A ces anomalies de la ligne médiane, peuvent s'ajouter d'autres anomalies de la région hypothalamo-hypophysaire qui ont été récemment bien étudiées :

- aplasie ou hypoplasie hypophysaire (hauteur hypophysaire < -2DS selon les normes de référence)

- interruption ou absence totale de la tige pituitaire

- absence ou situation ectopique de la post hypophyse : dans ce cas, l'hypersignal de la post hypophyse n'est pas en situation intra-sellaire, mais il est situé au niveau de l'éminence médiane, à proximité de la région hypothalamique.

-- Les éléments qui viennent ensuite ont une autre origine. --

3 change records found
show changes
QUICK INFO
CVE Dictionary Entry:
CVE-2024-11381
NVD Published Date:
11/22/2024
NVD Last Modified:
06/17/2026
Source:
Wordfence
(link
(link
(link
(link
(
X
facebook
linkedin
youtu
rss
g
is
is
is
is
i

La découverte de telles anomalies de la tige pituitaire ou de la post hypophyse est un bon argument en faveur du caractère congénital de l'hypopituitarisme. Ceci a une grande valeur chez le petit enfant o l'étude des dosages hormonaux peut être d'interprétation difficile. L'étiologie de ces malformations n'est pas élucidée : il peut s'agir d'un accident anoxo-ischémique périnatal, d'une anomalie malformative, ou peut-être de l'association de ces 2 facteurs. Enfin, la présence d'une interruption de la tige pituitaire paraît être un bon marqueur de la sévérité de l'atteinte endocrinienne et la grande majorité de ces enfants a un déficit endocrinien multiple. L'existence d'une post hypophyse ectopique n'est pas correlée à la présence d'un diabète insipide.

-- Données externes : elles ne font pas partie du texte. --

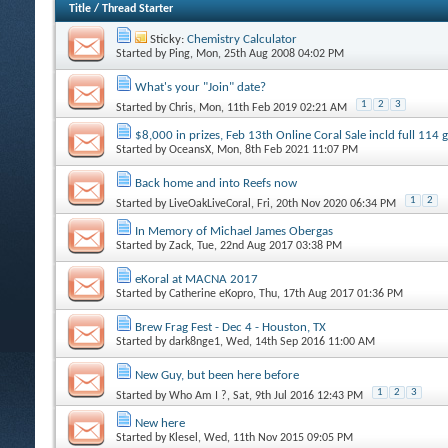
Title
/
Thread Starter
Sticky:
Chemistry Calculator
Started by
Ping
, Mon, 25th Aug 2008 04:02 PM
What's your "Join" date?
1
2
3
Started by
Chris
, Mon, 11th Feb 2019 02:21 AM
$8,000 in prizes, Feb 13th Online Coral Sale incld full 114
Started by
OceansX
, Mon, 8th Feb 2021 11:07 PM
Back home and into Reefs now
1
2
Started by
LiveOakLiveCoral
, Fri, 20th Nov 2020 06:34 PM
In Memory of Michael James Obergas
Started by
Zack
, Tue, 22nd Aug 2017 03:38 PM
eKoral at MACNA 2017
Started by
Catherine eKopro
, Thu, 17th Aug 2017 01:36 PM
Brew Frag Fest - Dec 4 - Houston, TX
Started by
dark8nge1
, Wed, 14th Sep 2016 11:00 AM
New Guy, but been here before
1
2
3
Started by
Who Am I ?
, Sat, 9th Jul 2016 12:43 PM
New here
Started by
Klesel
, Wed, 11th Nov 2015 09:05 PM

Enfin, l'IRM peut être strictement normale chez des enfants atteints d'hypopituitarisme.

1.2.2. Retard de croissance et maladie osseuse constitutionnelle (MOC)

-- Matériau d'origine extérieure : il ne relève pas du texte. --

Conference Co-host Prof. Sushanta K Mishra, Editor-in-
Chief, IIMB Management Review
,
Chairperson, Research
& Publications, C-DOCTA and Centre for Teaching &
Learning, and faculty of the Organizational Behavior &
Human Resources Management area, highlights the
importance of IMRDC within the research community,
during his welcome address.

En dehors des nanismes reconnus à la naissance, certaines maladies osseuses constitutionnelles peuvent être responsables d'une petite taille découverte dans l'enfance. Certaines surviennent dans un contexte familial évocateur, mais d'autres peuvent correspondre à des mutations "de novo". Leur diagnostic est très important d'une part pour l'indication d'un traitement qui est très discuté dans ce contexte, d'autre part pour un éventuel conseil génétique. Il n'existe pas dans ces cas de cassure vraie de la courbe de croissance. L'âge osseux est variable, normal ou parfois diminué dans certaines dysplasies épiphysaires

(tableau 2).

- Dyschondrostéose - Dysplasie métaphysaire

- Dysplasie spondylo-épiphyso ou métaphysaire - Dysplasie spondylo-épiphyso-métaphysaire - Hypochondroplasie

- Syndrome de Turner

Tableau 2 : MOC les plus fréquentes diagnostiquées par un retard de croissance

L'analyse des os "cibles" atteints dans ces MOC permet de ne plus pratiquer un bilan squelettique complet d'emblée, limitant ainsi l'irradiation de ces enfants. Ainsi, nous pratiquons comme "débrouillage" outre l'âge osseux, un cliché de rachis lombaire de face et de profil, un cliché de bassin de face et un cliché de genou de face. En effet, les anomalies épiphyso-métaphysaires sont facilement détectées sur la main et le poignet, les genoux, zones o les métaphyses sont les plus fertiles (malformation de Madelung). L'orientation anormale de l'extrémité inférieure de la métaphyse radiale doit faire rechercher une dyschondrostéose. Une brachy-métacarpie du 4ème ou du 5ème rayon doit faire évoquer un syndrome de Turner, une hypoparathyroïdie ou une pseudo- hypoparathyroïdie. La radiographie du bassin permet d'apprécier les épiphyses fémorales, l'aspect de la symphyse pubienne, une fermeture des échancrures sciatiques, une coxa vara ou une coxa valga, plus rarement des cornes iliaques. La radiographie du rachis lombaire renseigne sur la morphologie des vertèbres et sur la distance inter-pédiculaire de face, qui est diminuée dans l'hypochondroplasie.

De plus, ces clichés permettent d'apprécier la minéralisation osseuse (rachis lombaire de profil, métacarpiens).

Des clichés complémentaires ne sont effectués qu'après l'analyse de ce bilan, si une anomalie est suspectée.